Полезность книги я связываю с организацией ее содержания, балансом теоретических построений и эмпирических данных о поведении интервьюера и респондента в телефонном стандартизированном интервью. Таким образом, книга совмещает в себе введение в логику метода и гайд, справочник для интервьюеров, помогающий им ориентироваться в своей практической деятельности.


Теоретическую рамку книги составляет предложенная Симоном Кордонским «веерная матрица», позволяющая трактовать деятельность интервьюера при сборе социологической информации как исполнение им совокупности ролей, присущих интервьюерам, работающим в смежных областях исследовательско-аналитического пространства: медицина, психиатрия, юриспруденция, социальная работа, беседы священников.  Согласно материалам, приведенным в книге, конструкция, названная «веерной матрицей», учитывает результаты многолетних поисков многих исследователей в области совершенствования интервью, и потому она может быть успешной в анализе стандартизированного интервью, задуманного авторами книги. Но получится ли это? Время покажет.


Но что уже сейчас мне представляется заслуживающим внимания и использования, четыре блока оригинальной информации, отражающей практику  проведения стандартизированных интервью. Во-первых, это коллекция из более полусотни фрагментов  стандартизированных интервью, в которых происходили какие-либо сбои или отклонения от стандартизации, что требовало от интервьюера дополнительных усилий при решении поставленной перед ними задачи. Во-вторых, набор более пятидесяти историй интервьюеров; короткие рассказы об их приходе в эту профессию и собственно об их работе. Возможно, мы имеем здесь первый совокупный портрет работников этой отрасли. Далее – блоки примеров правильных и неправильных решений  интервьюеров в «нестандартных» ситуациях, возникающих в их работе.
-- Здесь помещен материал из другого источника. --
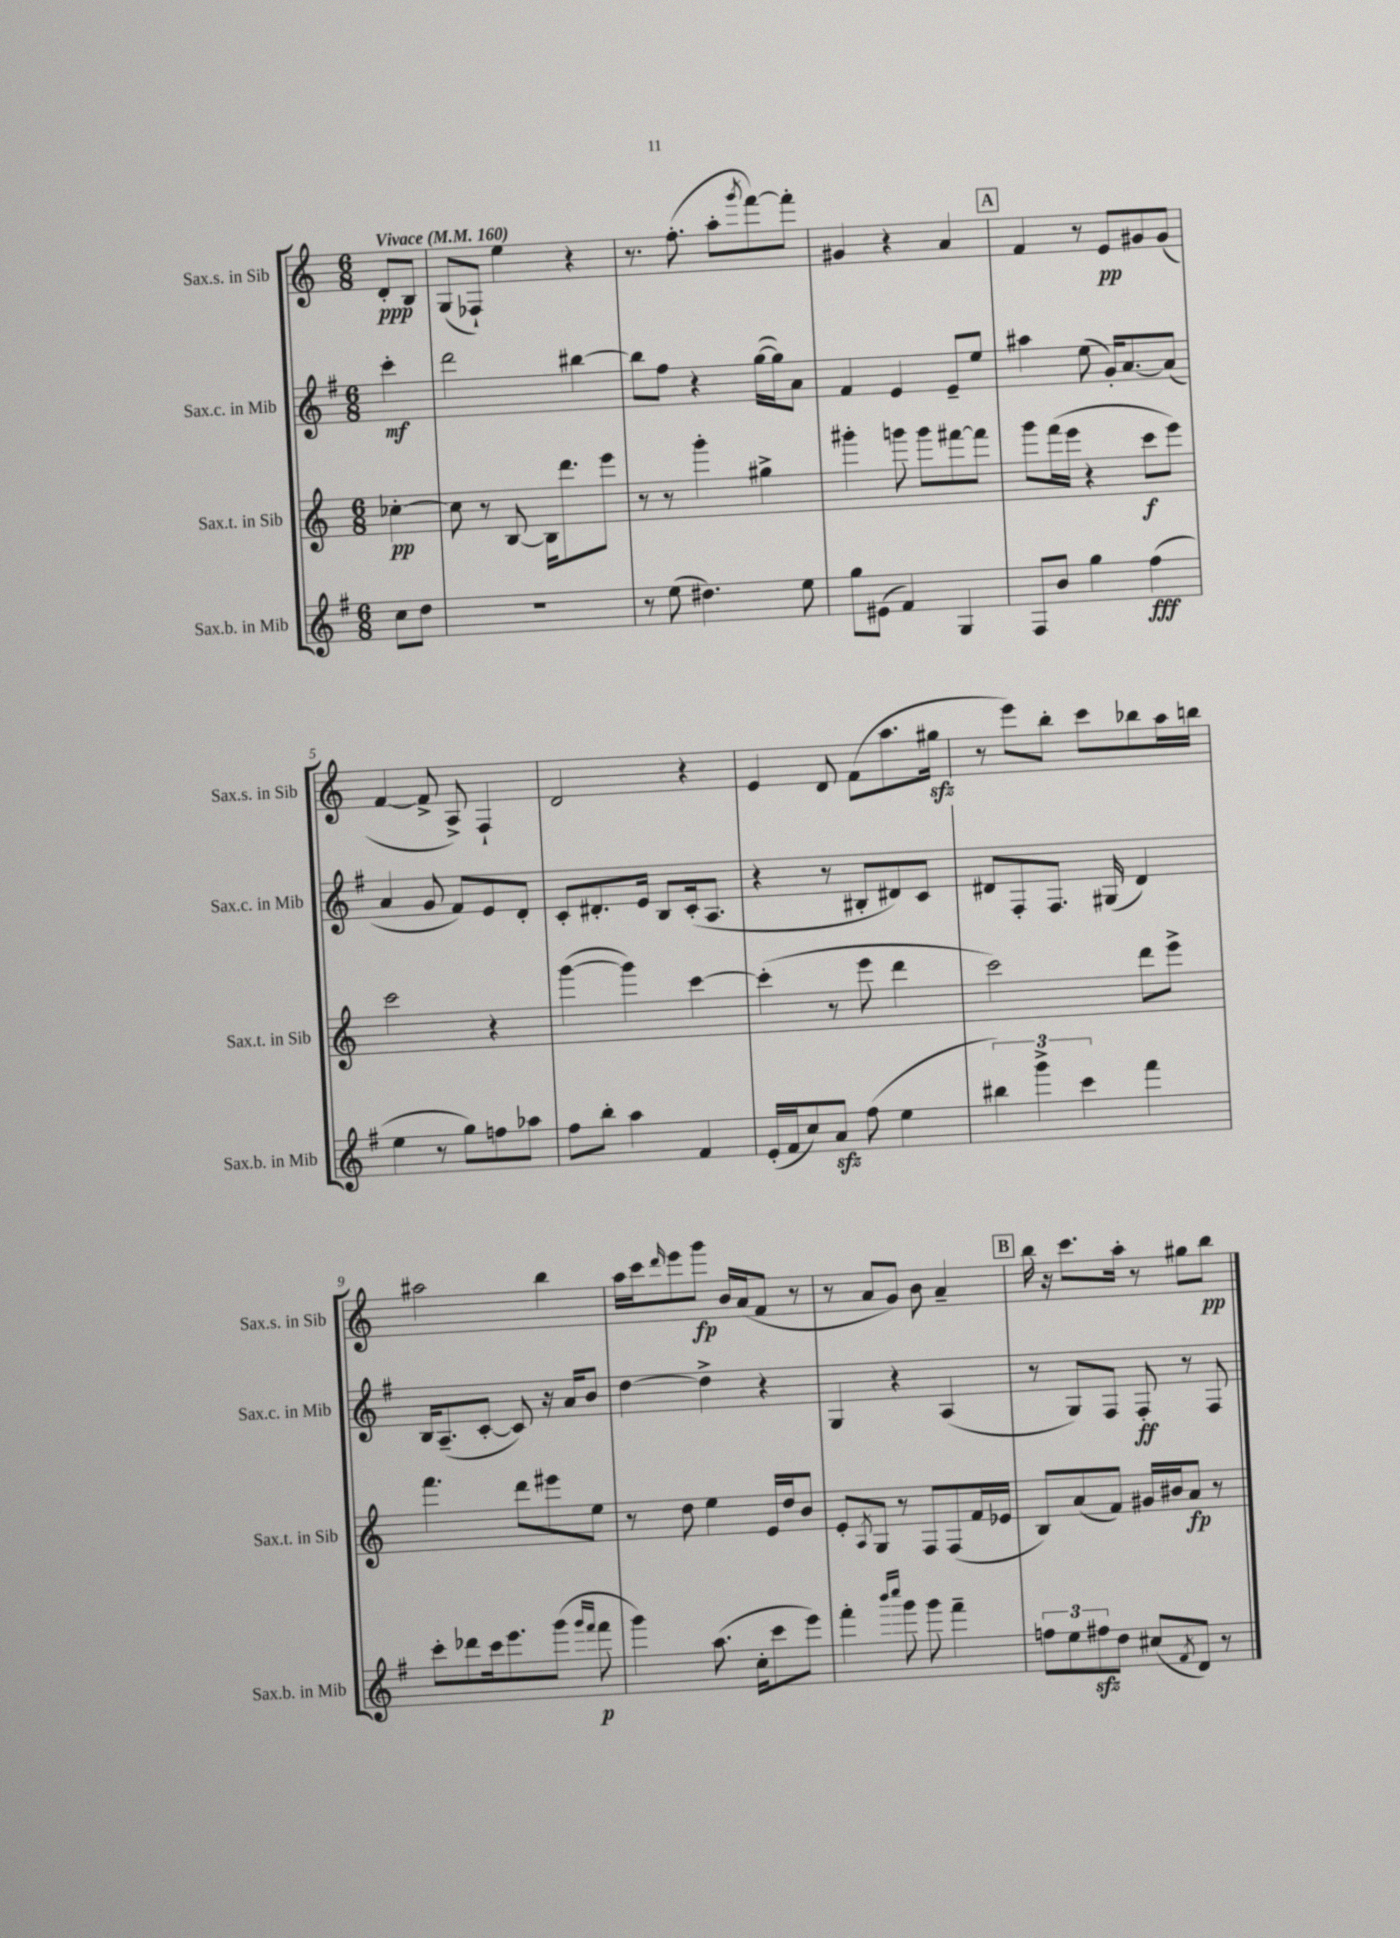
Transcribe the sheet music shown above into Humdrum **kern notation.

В целом нам представлен уникальный архив информации для методической работы (анализ качества измерения) и обучения интервьюеров. К тому же – это просто богатейший материал для размышлений о том, что и как мы делаем в области сбора и анализа необходимых нам данных. Книга хорошо написана, но она – не для быстрого чтения: дело не только в освоении сквозной идеи – стандартизированное интервью не такое уж стандартное, но в погружении в примеры, иллюстрации этого утверждения. И можно согласиться с авторами в том, что «центральная роль полевого интервьюера в стандартизированном интервью — модератор, контролирующий и управляющий стандартизацией в разговоре. Но и другие роли ему непременно надо осваивать.


Хотелось бы пожелать авторам продолжить из направленное, детальное изучение опросной технологии. Они найдут здесь интересные для  решения методологические задачи и обогатят практику отечественной социологии.
Литература
1. Докторов Б. Современная российская социология. История в биографиях и биографии в истории. – Санкт-Петербург: Европейский университет в Санкт-Петербурге. 2013. 
2. Good W. J., Hatt P. K. Methods in Social Research. New York : McGraw-Hill, 1952.
3. В.А. Ядов: «...Надо по возможности влиять на движение социальных планет... (Интервью Б.З. Докторову) // Телескоп: наблюдения за повседневной жизнью петербуржцев. 2005. №3. С. 2-11. 4. Ядов В. А. Социологическое исследование. Методология. Программа. Методы. М. : 1972.
5. Ядов В. А. Свидетельствую: Геннадий Батыгин был со-организатором Института социологии // Социологический журнал. 2011. № 1. С. 128—130.